Collected data entries
● ● ● ● ●
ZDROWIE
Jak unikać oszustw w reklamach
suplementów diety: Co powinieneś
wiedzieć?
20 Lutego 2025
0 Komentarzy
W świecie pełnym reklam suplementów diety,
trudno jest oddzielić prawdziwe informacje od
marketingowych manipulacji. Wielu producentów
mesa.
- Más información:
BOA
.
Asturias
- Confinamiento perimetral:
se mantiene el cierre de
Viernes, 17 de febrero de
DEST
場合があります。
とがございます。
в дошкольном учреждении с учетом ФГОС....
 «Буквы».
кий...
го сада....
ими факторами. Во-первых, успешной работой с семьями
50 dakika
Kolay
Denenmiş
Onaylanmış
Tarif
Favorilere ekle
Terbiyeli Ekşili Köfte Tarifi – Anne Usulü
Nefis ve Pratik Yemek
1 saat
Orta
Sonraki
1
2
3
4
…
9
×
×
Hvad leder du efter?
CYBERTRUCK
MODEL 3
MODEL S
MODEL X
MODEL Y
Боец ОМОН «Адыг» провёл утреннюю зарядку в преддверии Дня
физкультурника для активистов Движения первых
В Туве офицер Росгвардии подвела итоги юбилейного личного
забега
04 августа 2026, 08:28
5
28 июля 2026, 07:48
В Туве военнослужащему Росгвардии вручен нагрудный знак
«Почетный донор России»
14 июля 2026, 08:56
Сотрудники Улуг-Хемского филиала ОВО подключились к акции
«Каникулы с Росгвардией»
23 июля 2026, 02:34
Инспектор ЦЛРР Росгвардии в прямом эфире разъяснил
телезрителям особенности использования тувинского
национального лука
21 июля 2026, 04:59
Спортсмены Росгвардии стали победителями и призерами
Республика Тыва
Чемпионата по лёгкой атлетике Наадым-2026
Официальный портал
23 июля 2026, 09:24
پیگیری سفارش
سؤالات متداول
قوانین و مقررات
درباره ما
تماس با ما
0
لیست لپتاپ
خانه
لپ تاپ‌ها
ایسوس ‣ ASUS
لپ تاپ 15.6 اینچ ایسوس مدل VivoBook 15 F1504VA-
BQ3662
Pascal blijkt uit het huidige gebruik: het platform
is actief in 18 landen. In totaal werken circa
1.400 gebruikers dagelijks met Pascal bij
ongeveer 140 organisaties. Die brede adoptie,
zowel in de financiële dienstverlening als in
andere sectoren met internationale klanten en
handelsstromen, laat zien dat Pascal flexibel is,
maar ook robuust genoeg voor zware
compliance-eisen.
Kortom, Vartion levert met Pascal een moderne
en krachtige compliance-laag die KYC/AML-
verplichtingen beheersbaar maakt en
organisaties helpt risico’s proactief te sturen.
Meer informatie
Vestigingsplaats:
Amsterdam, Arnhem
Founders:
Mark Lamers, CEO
● ● ● ● ●
_Task details:_ How many lines in the rows above contain the word "ایسوس"? Reply with the number alone.

_Answer box:_ 2